Ce livre est à la fois une allégorie et un parcours initiatique. Le parcours de Drogo a été pensé pour faire écho à celui de n’importe qui. D’abord, il quitte l’enfance non sans une certaine nostalgie et plein d’entrain et d’énergie, il rêve de pouvoir faire ses preuves pour devenir un héros. Sauf qu’il est posté à un petit poste sans intérêt aux côtés d’autres gens qui rêvent de partir sans pouvoir le faire. Les années passent et la vie ne tient plus qu’à l’attente de la gloire. Puis, les ennemis arrivent enfin ! Mais, on meurt avant d’avoir pu accomplir quoi que ce soit.
En premier, l’allégorie. Le livre traite de manière assez évidente le parcours de vie de la majorité des gens, c’est-à-dire ceux qui ne deviennent pas des héros. Buzatti traite de la sortie de l’enfance ou l’adolescence, la vie de jeune adulte puis de personne âgée et enfin, la mort. Le fort est le symbole à la fois de la stabilité mais aussi de l’immobilisme de nos vies et le desert des Tartares représente cette tension en nous vis-à-vis de la mort. D’un côté, nous voulons mourrir pour une bonne raison. De l’autre, nous ne vivons que dans la perspective que cette mort. Paradoxalement, une bonne raison de vivre est aussi une très bonne raison de mourrir. Les Tartares sont le symbole de la mort dans nos vies. Ils nous apparaissent au loin. On les attend avec impatience. Puis, on finit par se lasser. De nos 30 à 50ans, ils construisent une route pour arriver jusqu’à nous. Et enfin vient le moment de la bataille finale avec la mort mais on est fatigué, rabougri et on meurt sans héroïsme.

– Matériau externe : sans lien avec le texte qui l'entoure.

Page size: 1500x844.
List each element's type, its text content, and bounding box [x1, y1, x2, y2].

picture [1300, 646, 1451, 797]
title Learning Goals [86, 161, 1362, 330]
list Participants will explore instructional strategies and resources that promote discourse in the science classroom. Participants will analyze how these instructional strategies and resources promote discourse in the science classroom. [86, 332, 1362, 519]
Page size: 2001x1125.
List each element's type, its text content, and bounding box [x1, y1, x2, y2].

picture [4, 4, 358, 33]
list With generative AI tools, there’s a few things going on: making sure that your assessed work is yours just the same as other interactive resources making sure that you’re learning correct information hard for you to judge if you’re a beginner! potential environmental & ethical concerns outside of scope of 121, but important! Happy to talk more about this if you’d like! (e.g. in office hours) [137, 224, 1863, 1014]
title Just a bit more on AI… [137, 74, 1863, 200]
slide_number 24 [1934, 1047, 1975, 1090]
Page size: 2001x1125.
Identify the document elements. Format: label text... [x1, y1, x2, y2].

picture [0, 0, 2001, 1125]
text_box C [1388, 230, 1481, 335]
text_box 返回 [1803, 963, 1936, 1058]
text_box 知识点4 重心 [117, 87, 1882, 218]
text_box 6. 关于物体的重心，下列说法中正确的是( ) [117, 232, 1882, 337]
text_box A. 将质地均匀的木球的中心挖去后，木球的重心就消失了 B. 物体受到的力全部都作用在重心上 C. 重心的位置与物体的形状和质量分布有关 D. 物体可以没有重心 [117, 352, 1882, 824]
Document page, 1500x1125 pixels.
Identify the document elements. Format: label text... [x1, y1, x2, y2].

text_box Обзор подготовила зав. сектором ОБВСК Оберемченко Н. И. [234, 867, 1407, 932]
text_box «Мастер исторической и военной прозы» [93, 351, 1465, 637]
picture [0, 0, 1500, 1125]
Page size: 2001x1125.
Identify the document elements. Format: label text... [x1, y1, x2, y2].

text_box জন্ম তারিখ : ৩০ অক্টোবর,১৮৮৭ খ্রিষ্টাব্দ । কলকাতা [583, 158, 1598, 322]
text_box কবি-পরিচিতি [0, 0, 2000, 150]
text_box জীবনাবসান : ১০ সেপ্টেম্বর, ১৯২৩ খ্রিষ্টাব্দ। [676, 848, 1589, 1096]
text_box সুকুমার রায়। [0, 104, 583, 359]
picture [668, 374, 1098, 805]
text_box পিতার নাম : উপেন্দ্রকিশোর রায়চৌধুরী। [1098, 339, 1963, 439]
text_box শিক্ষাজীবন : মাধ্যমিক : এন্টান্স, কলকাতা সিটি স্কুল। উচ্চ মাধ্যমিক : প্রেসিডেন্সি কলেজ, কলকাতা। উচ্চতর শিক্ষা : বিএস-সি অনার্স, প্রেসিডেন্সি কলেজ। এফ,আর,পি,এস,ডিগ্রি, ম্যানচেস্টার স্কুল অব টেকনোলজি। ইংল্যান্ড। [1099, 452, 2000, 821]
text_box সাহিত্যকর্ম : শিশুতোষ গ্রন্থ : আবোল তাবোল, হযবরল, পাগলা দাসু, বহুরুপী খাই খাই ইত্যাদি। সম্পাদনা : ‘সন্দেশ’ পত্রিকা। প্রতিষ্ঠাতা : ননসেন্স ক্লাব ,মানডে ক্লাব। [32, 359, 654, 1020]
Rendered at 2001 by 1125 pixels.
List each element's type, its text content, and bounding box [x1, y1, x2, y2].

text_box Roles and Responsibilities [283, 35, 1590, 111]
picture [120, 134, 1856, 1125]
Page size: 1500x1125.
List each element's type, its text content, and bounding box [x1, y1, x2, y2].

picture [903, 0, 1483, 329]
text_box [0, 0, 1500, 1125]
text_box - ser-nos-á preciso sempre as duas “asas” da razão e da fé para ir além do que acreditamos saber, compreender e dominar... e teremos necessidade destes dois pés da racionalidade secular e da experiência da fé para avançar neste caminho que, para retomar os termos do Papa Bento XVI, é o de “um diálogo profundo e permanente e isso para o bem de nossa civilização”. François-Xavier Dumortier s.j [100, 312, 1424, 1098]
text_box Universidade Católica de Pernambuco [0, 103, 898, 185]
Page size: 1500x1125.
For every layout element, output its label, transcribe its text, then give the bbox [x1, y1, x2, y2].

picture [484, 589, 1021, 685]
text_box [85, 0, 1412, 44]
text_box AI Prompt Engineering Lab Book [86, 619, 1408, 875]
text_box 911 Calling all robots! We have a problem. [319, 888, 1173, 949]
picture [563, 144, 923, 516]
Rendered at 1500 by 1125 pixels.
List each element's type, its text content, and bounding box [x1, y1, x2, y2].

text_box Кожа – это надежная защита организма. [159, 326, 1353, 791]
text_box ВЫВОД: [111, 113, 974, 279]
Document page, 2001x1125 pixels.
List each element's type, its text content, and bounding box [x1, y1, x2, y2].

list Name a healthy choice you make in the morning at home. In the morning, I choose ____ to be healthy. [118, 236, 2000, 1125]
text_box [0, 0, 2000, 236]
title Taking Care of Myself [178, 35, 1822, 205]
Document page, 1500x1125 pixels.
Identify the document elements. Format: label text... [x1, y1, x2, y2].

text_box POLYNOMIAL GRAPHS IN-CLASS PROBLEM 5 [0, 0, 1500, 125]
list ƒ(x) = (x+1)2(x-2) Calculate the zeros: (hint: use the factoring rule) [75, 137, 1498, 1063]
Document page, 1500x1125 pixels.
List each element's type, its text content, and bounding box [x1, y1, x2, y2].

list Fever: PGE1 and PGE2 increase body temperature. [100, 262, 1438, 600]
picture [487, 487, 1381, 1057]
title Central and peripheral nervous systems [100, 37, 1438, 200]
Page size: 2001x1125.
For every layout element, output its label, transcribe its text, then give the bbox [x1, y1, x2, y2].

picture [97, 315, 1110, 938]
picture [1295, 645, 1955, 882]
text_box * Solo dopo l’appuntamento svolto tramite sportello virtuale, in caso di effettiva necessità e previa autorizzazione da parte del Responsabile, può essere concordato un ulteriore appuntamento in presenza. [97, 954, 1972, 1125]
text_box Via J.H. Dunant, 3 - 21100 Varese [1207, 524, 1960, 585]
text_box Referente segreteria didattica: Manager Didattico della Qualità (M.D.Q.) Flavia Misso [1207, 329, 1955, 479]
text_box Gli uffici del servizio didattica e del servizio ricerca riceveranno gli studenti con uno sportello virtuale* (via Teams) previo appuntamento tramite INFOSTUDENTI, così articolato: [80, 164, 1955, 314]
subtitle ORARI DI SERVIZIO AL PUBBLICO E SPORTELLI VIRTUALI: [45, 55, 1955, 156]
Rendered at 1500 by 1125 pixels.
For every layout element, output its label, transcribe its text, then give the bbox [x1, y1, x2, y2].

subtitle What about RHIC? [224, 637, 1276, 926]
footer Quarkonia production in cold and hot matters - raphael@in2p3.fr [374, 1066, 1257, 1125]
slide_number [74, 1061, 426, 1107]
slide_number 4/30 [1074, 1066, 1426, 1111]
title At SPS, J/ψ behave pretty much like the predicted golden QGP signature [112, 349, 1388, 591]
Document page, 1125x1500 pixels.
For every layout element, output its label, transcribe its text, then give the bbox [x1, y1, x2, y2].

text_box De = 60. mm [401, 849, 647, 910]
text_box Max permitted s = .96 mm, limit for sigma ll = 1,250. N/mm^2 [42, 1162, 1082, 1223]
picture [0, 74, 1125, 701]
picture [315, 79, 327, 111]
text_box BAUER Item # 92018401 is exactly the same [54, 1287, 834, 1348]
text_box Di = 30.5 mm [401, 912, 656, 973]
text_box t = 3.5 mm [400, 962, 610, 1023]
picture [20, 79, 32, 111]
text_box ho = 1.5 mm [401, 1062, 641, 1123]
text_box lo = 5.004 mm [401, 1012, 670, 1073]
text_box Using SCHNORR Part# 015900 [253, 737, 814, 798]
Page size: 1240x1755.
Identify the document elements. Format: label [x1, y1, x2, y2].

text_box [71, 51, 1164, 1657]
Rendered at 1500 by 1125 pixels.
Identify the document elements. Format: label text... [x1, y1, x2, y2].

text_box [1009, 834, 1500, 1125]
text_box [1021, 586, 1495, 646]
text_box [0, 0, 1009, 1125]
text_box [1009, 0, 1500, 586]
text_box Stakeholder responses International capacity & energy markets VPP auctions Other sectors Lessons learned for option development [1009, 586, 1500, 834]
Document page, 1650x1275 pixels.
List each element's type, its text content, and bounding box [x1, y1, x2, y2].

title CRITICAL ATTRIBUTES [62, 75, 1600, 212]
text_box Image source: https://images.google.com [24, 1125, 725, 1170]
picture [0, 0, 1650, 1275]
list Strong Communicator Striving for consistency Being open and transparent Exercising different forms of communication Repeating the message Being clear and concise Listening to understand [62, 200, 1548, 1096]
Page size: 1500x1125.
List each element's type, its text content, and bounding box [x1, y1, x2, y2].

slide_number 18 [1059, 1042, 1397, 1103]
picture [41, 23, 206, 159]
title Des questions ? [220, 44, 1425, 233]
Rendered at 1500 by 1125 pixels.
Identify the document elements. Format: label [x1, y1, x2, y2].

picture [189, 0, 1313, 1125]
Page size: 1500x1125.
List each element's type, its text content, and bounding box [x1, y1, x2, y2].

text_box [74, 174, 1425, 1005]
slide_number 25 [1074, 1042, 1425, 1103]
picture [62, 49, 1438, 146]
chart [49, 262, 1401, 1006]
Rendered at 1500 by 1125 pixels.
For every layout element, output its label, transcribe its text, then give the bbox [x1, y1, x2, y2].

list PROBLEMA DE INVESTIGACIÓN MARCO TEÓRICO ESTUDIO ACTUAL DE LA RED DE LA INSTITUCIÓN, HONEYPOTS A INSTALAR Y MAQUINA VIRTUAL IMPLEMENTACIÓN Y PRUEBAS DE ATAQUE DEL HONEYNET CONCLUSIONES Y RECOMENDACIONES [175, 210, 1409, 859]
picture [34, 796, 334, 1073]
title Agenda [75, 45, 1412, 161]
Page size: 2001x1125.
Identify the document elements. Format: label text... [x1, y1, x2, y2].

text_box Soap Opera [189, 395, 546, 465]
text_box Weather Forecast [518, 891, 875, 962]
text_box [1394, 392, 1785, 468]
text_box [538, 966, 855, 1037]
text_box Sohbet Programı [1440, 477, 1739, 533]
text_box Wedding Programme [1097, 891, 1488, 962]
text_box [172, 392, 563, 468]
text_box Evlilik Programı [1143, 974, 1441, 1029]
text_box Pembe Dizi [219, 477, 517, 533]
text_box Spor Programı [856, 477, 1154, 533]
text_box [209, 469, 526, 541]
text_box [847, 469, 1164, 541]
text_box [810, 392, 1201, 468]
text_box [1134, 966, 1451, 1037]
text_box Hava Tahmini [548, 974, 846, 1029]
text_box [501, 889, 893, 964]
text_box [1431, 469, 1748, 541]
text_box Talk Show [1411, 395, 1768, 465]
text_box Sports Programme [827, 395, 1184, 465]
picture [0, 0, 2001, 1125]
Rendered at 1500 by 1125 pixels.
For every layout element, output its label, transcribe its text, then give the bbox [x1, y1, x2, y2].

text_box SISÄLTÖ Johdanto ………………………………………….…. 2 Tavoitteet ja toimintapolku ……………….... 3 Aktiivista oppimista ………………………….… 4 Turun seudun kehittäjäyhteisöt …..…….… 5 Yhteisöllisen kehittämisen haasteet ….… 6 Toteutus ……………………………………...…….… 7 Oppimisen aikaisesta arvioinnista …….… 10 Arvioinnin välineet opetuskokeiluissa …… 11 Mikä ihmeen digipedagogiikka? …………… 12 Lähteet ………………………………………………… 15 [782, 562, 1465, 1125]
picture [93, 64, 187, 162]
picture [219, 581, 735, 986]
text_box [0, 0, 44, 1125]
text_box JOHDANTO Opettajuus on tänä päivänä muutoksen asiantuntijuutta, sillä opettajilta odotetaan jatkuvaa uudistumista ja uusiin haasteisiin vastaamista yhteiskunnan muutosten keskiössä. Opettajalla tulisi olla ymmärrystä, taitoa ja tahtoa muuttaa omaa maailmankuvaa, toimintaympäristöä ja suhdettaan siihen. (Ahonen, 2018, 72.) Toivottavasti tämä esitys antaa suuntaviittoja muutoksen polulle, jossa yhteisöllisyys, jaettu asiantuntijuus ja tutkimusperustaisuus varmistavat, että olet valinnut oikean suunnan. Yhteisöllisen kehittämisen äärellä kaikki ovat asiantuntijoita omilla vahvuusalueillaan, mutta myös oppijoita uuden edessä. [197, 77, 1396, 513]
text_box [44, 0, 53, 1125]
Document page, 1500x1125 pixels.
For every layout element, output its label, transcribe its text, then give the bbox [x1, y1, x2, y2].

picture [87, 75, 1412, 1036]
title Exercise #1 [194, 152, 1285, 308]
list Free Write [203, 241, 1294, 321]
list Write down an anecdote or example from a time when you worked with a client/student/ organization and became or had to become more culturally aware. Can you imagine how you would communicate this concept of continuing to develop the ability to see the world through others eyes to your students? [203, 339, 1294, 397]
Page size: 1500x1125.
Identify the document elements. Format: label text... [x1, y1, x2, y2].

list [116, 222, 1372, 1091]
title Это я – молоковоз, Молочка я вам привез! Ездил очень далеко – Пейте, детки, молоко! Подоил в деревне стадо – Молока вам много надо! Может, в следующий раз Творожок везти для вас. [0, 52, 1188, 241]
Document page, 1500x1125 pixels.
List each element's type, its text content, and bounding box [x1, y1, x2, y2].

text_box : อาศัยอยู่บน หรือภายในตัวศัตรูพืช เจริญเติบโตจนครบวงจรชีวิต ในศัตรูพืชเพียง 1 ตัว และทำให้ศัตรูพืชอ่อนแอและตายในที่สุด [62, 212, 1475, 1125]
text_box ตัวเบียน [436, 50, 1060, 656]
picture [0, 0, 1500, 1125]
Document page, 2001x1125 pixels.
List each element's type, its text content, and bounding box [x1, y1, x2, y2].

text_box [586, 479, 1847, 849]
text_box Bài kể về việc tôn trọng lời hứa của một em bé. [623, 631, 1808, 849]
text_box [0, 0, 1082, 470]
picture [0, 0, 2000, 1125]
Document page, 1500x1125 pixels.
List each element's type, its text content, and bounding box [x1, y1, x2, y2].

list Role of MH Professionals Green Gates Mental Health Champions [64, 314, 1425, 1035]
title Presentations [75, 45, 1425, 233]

Cette interprétation est d’autant plus pertinente que les mot -Tartares est un mot polysémique qui désigne autant un peuple que l’étage le plus bas des enfers dans la mythologie. Donc les Tartares dans le roman sont une allégorie de l’horizon de la mort qui s’approche tout au long de la vie.
En deuxième, le parcours initiatique. Drogo passe tout le roman à attendre les Tartares et si on accepte l’idée que le roman est une allégorie, alors on peut s’attendre à ce que la conclusion fasse le bilan de ce parcours initiatique. Quelle est la grande leçon qu’il faut tirer de toute cette histoire ?
Les interprétations du livre sont à ce titre contradictoires. Certains critiques voient dans ce livre un avertissement comme quoi il ne faut pas gâcher sa vie à attendre à cause d’un idéal à atteindre. Dans le roman, c’est la gloire militaire mais ça pourrait Dieu ou autre chose. D’autres critiques affirment que le roman montre comment l’homme est amené progressivement à accepter la mort malgré l’absurde. Donc Drogo serait un protagoniste-philosophe qui apprendrait sur toute sa vie à mourrir ou quelque chose comme ça.
Personnellement, je pense que ces deux interprétations sont fausses. Buzzati n’était pas un petit curée qui allait vous donner la petite recette de grand mère pour apprendre à accepter la mort ou à la nier. Les dernières pages sont volontairement floues. On sait que Drogo va mourrir seul dans une petit auberge et rien de plus. L’auteur a volontairement été avare en détails, car c’est à nous de décider.
L’objectif stylistique de Buzzati avec son protagoniste était que nous ressentions les mêmes sentiments et avions les mêmes pensées. Drogo a été réfléchi pour que n’importe qui puisse s’identifier à lui. Mais, il est suffisamment caractérisé pour qu’on lui reconnaisse une identité à part en entière. Ce dosage fait qu’à la fin du roman on se projette sur Drogo et qu’on imagine la fin qu’il a eu. Or rien ne nous a été dit. Buzzati est volontairement vague.
Donc selon la fin que vous imaginez être celle du livre, cela en dit plus long sur vous que vous ne le pensez.